-- AUFGABE 1 --
Bitte wiederhole die folgenden Zeilen der Datensätze unverändert: beginnend mit der ersten Zeile der Datensätze und weiter bis einschließlich der Zeile mit „metacognitive: metacognitive ->“.

-- TEXTAUSZUG --
Entscheidungsstichwort (Thema)
Umfang des der Hauptfürsorgestelle in § 19 Abs. 2 SchwbG eingeräumten Ermessens; Aufklärungspflicht der Hauptfürsorgestelle
Orientierungssatz
1. § 19 Abs. 2 SchwbG ist ebenso wie § 21 Abs. 4 SchwbG als „Soll”-Vorschrift im verwaltungsrechtlichen Sinne ausgestaltet, was beinhaltet, daß im Regelfall das „Soll” ein „Muß” bedeutet (vgl. BVerwGE 90, 275 (278) m.w.N.). Nur bei Vorliegen von Umständen, die den Fall als atypisch erscheinen lassen, darf die Behörde anders verfahren als im Gesetz vorgesehen und den atypischen Fall nach pflichtgemäßem Ermessen entscheiden. Das der Hauptfürsorgestelle danach verbleibende „Restermessen” ist davon abhängig, daß der Kündigungssachverhalt Besonderheiten zugunsten des Schwerbehinderten aufweist, die eine Verweigerung der Zustimmung ausnahmsweise rechtfertigen können.
2. Die Aufklärungspflicht der Hauptfürsorgestelle, die ihre Rechtsgrundlage in § 20 SGB X findet, gewinnt ihre Konturen und ihre Reichweite aus dem materiellen Recht (BVerwGE 90, 287 (294)): Nach der hier einschlägigen materiellrechtlichen Soll-Vorschrift in § 19 Abs. 2 SchwbG ist die Zustimmung zur Kündigung zu erteilen, wenn nach den Ermittlungen der Hauptfürsorgestelle dem Schwerbehinderten ein anderer angemessener und zumutbarer Arbeitsplatz gesichert ist und zur Überzeugung der Hauptfürsorgestelle feststeht, daß ein atypischer Fall, über den nach pflichtgemäßem Ermessen zu entscheiden ist, nicht vorliegt. Welche Umstände im Rahmen von § 19 Abs. 2 SchwbG einen atypischen Fall begründen können und welche Umstände ggf. bei einer Ermessensentscheidung für die jeweils gegensätzlichen Interessen des Schwerbehinderten einerseits und des Arbeitgebers andererseits mit welchem Gewicht maßgeblich sind, läßt sich nicht allgemein bestimmen. Insoweit entscheiden deshalb die Umstände des Einzelfalls.

-- BEREITGESTELLTE DATEN --
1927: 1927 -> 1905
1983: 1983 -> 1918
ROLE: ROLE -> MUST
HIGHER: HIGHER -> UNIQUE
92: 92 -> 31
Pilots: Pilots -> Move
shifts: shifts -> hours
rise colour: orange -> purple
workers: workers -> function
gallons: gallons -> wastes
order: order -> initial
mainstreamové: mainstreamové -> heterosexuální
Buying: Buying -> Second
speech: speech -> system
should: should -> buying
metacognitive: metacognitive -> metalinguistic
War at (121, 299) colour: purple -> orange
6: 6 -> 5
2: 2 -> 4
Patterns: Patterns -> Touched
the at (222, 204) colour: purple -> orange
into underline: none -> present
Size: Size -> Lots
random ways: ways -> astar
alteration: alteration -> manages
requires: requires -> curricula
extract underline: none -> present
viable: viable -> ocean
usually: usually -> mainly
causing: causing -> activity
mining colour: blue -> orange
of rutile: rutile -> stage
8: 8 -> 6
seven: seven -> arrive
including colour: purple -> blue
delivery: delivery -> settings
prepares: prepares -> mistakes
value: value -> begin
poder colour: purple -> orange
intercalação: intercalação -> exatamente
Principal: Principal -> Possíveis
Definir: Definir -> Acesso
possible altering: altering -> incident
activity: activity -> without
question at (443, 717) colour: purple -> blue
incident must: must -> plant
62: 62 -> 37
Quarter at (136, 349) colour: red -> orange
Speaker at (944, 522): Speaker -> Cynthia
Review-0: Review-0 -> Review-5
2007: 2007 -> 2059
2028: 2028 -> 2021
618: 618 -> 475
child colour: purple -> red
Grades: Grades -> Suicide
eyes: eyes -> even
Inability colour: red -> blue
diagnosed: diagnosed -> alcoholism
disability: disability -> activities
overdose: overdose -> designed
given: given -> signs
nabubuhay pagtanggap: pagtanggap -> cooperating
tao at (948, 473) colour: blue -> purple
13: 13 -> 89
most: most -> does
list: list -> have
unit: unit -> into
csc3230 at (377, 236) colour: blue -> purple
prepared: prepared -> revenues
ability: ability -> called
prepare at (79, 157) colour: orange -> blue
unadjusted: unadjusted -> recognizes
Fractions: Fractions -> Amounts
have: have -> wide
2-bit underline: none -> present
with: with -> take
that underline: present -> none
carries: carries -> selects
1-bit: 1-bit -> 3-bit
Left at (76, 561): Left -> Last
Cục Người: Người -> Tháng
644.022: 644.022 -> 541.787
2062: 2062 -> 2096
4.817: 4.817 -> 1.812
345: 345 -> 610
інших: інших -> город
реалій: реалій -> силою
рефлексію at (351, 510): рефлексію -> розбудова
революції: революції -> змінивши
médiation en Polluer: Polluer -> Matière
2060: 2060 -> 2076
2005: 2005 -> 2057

-- AUFGABE 2 --
Warum entscheiden laut dem Textauszug die Umstände des Einzelfalls? Erläutere dies in ein bis drei Sätzen.

-- RICHTIGE ANTWORT 1 --
1927: 1927 -> 1905
1983: 1983 -> 1918
ROLE: ROLE -> MUST
HIGHER: HIGHER -> UNIQUE
92: 92 -> 31
Pilots: Pilots -> Move
shifts: shifts -> hours
rise colour: orange -> purple
workers: workers -> function
gallons: gallons -> wastes
order: order -> initial
mainstreamové: mainstreamové -> heterosexuální
Buying: Buying -> Second
speech: speech -> system
should: should -> buying
metacognitive: metacognitive -> metalinguistic

-- RICHTIGE ANTWORT 2 --
Es lässt sich nicht allgemein bestimmen, welche Umstände im Rahmen von § 19 Abs. 2 SchwbG einen atypischen Fall begründen können. Ebenso wenig lässt sich allgemein festlegen, welche Umstände bei einer Ermessensentscheidung für die gegensätzlichen Interessen des Schwerbehinderten und des Arbeitgebers mit welchem Gewicht maßgeblich sind. Deshalb entscheiden insoweit die Umstände des Einzelfalls.